The exercise: Rewrite the part that opens with the line containing "Document page, 1654x1241 pixels." and closes with the line containing "list Classes AP", putting "Locate" in place of "Identify" and changing nothing else.

Dataset content:
※

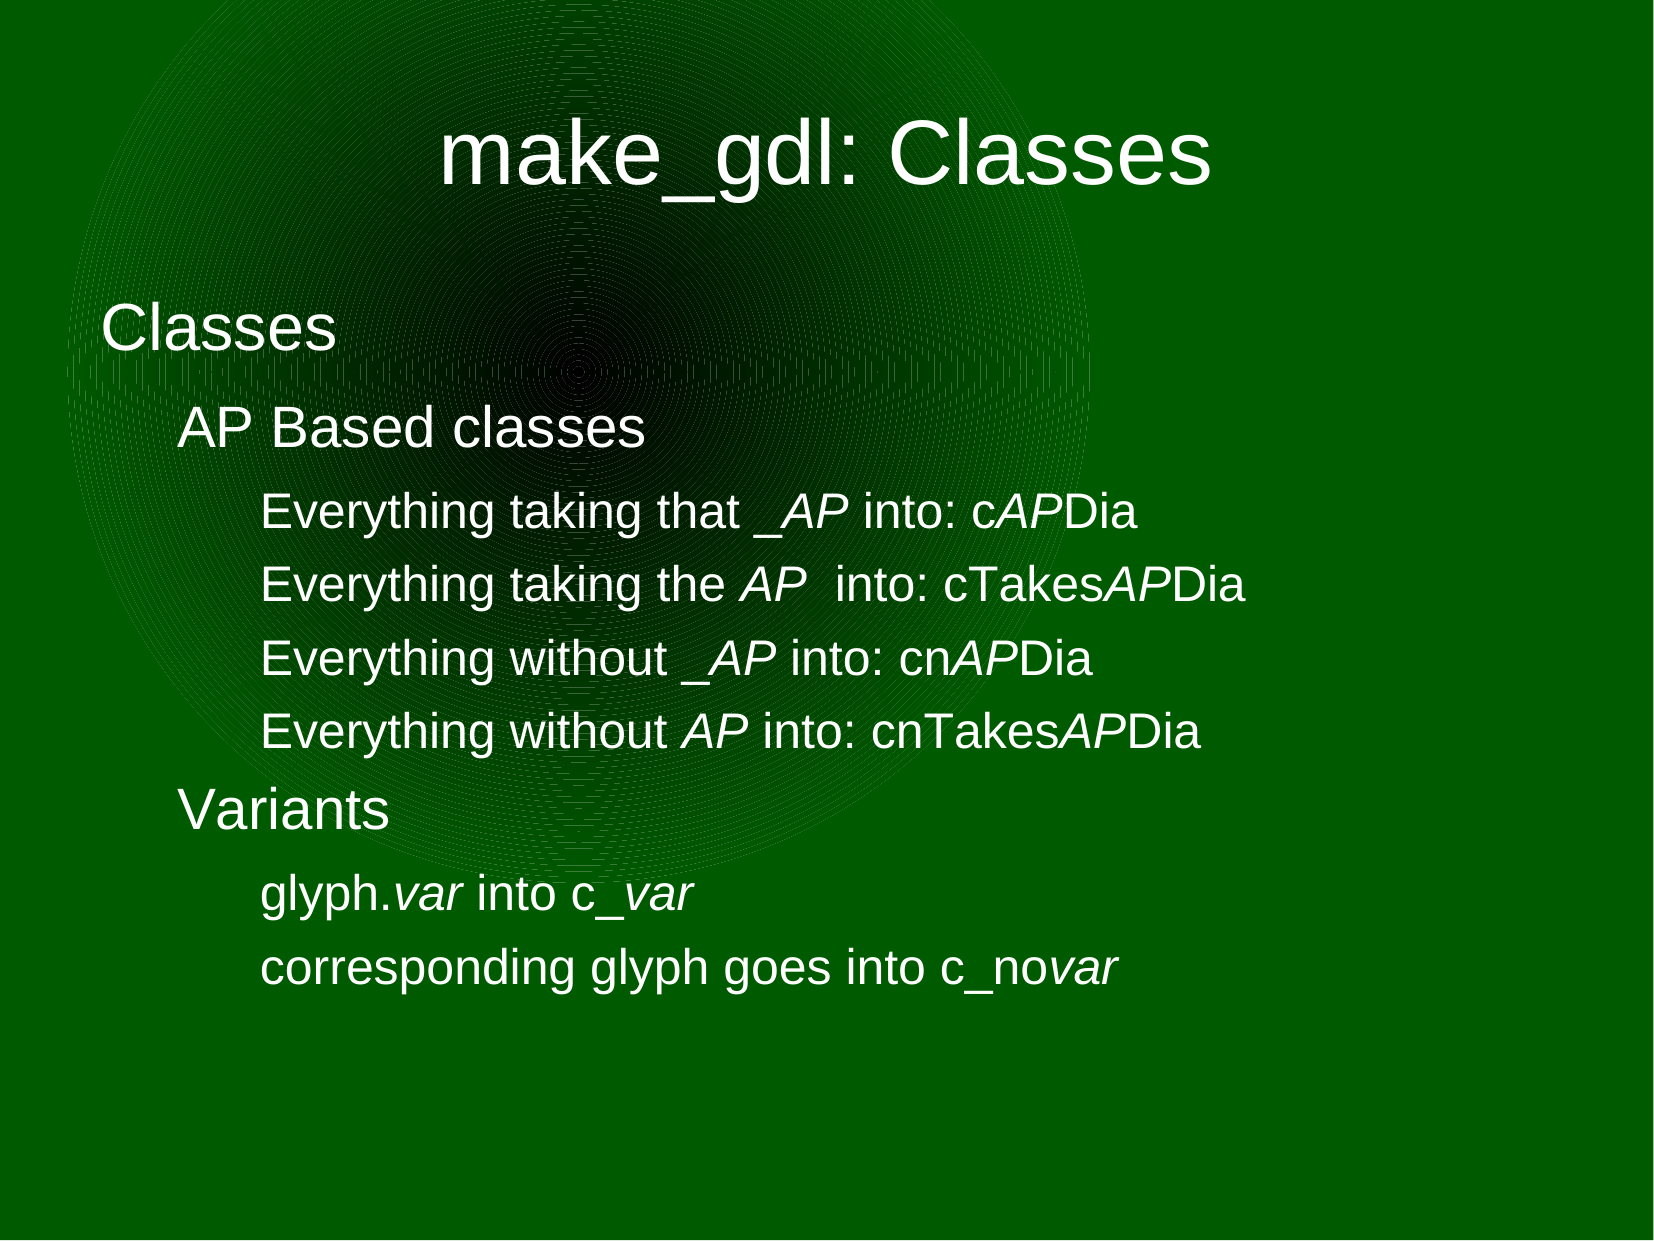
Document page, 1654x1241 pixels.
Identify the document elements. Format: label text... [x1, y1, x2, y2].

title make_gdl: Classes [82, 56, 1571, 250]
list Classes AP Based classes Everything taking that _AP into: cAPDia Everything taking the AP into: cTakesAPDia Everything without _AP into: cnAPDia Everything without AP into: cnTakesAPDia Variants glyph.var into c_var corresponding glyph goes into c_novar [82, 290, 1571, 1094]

※

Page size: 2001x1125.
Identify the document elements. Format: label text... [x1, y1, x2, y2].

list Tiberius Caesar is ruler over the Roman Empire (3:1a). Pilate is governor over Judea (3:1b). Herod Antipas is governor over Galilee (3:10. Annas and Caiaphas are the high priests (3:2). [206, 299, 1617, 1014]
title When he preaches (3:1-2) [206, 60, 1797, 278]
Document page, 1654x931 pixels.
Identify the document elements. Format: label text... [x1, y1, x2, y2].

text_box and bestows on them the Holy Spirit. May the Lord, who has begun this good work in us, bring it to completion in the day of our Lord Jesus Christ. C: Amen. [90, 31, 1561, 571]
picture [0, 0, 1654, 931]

※

Result for this task:
Document page, 1654x1241 pixels.
Locate the document elements. Format: label text... [x1, y1, x2, y2].

title make_gdl: Classes [82, 56, 1571, 250]
list Classes AP Based classes Everything taking that _AP into: cAPDia Everything taking the AP into: cTakesAPDia Everything without _AP into: cnAPDia Everything without AP into: cnTakesAPDia Variants glyph.var into c_var corresponding glyph goes into c_novar [82, 290, 1571, 1094]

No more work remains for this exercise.